- Istruzioni e requisiti: Restituisci, copiato alla lettera, il brano dell'articolo sulla festa a Mendoza che si apre con le parole "MENDOZA 2 GIUGNO" e si chiude con "divisa(foto a scrocco)".

- Articolo:
.....

MENDOZA 2 GIUGNO 2013

LA FESTA DEL GROTTESCO.


Siamo arrivati in piazza sulle ultime note dell’inno argentino. Il tempo di sistemarci al caldo sole autunnale, qui ci saranno una trentina di gradi e la gente sta imbacuccata,  qualche occhiata quà e là  per orientarmi , parte l’inno d’Italia. Si vede che gli organizzatori smanettano molto in internet, ma che però,dovuta l’età, i capelli bianchi presenti nella piazza brillano colpiti dal sole, non ne capiscono molto. L’inno di Mameli, proposto alla piazza acclamante, è una delle versioni karaoke riproposte su youtube, che si avvicinano allo stile neomelodico napoletano. IN 5 minuti la cerimonia ci aveva già mostrato i livelli pacchiani che avrebbe potuto raggiungere.
bambino e annessa divisa(foto a scrocco)

Con una mano al petto ho cantato l’inno ,lo sguardo fisso alla “escuela Italiana” presente in piazza con il suo coro,  10 tra bambini e bambine con indosso una divisa alquanto discutibile. Il grigio dei pantaloni corti e della cravatta insieme alle bretelle per gli uomini, mi hanno riportato agli album fotografici ,che mi mostravano i miei nonni. Made in Italy anni ’30. Prima di arrivare alla piazza General S. Martin, ero abbastanza cosciente di quello che avrei vissuto. L’antipasto della stravagante cerimonia di oggi,all’insegna dell’amarcord me lo ero mangiato ieri sera.
Un po’ di tempo fa, un mio compagno di università,anche lui italiano per discendenti, un po’ come tutti qui in Argentina, con un dubbio italiano,mi aveva invitato a partecipare ai festeggiamenti per la nostra amata Repubblica. Il volantino diceva : “il console bla bla e la sua consorte bla bla, vi invitano a partecipare al concerto della filarmonica dell’universidad de cuyo diretta dal grande maestro italiano bla bla bla.” Avevo annotato l’indirizzo e avevo convinto la mia dolce metà a partecipare. Alla fine la musica ,anche la classica, è una maniera per avvicinarla alla mia cultura. Per l’occasione,vista l’importanza dell’evento, quasi un gala,ho rispolverato la pashmina  che mi ha regalato mia nonna, anche perché, la mia kefia da viaggio l’ho dimenticata nel camion del simpaticissimo Antonio, ormai 4 mesi orsono.  Avevo indosso la maglietta nera, che riservo per le grandi occasioni, indossavo perfino un sobrio jeans, senza parlare della mia consorte. Insomma eleganti più che mai ci siamo incamminati alle nove della sera convinti della generosità del console ,che avrebbe offerto ad una centinaia di persone un maestoso concerto gratis. Per qualsiasi evenienza i quasi 3 euro che avevo nella tasca sarebbero stati il nostro salva vita. Alle porte del teatro c’era la ressa ordinata da gran gala. E’ inutile dirlo che i miei jeans e la mia pashmina sfiguravano a confronto con i foulard e le pellicce che facevano capolinea, anche qui, tra le teste canute dei tanti “giovincelli” presenti. Ma ormai eravamo lì e non potevamo desistere.

.....

- Sezione del dataset:

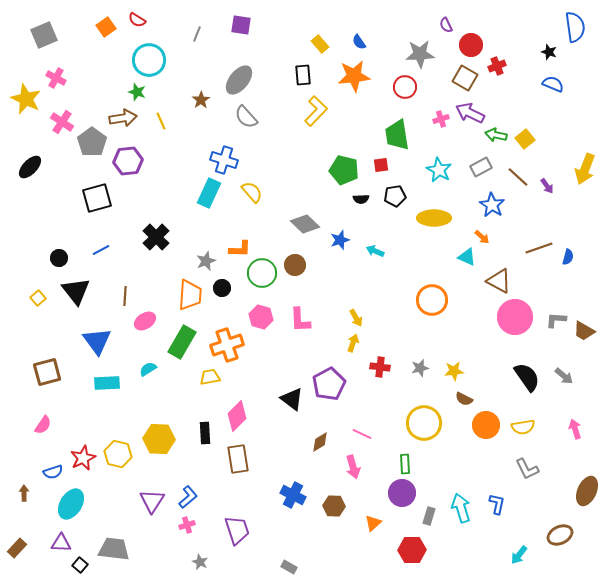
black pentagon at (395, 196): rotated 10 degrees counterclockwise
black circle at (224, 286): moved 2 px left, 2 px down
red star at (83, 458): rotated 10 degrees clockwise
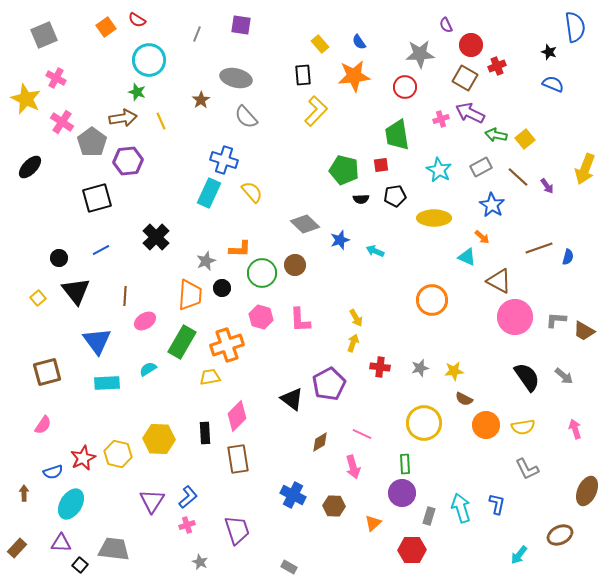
gray ellipse at (239, 80): moved 3 px left, 2 px up; rotated 64 degrees clockwise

.....

- Problema risolto:
MENDOZA 2 GIUGNO 2013

LA FESTA DEL GROTTESCO.


Siamo arrivati in piazza sulle ultime note dell’inno argentino. Il tempo di sistemarci al caldo sole autunnale, qui ci saranno una trentina di gradi e la gente sta imbacuccata,  qualche occhiata quà e là  per orientarmi , parte l’inno d’Italia. Si vede che gli organizzatori smanettano molto in internet, ma che però,dovuta l’età, i capelli bianchi presenti nella piazza brillano colpiti dal sole, non ne capiscono molto. L’inno di Mameli, proposto alla piazza acclamante, è una delle versioni karaoke riproposte su youtube, che si avvicinano allo stile neomelodico napoletano. IN 5 minuti la cerimonia ci aveva già mostrato i livelli pacchiani che avrebbe potuto raggiungere.
bambino e annessa divisa(foto a scrocco)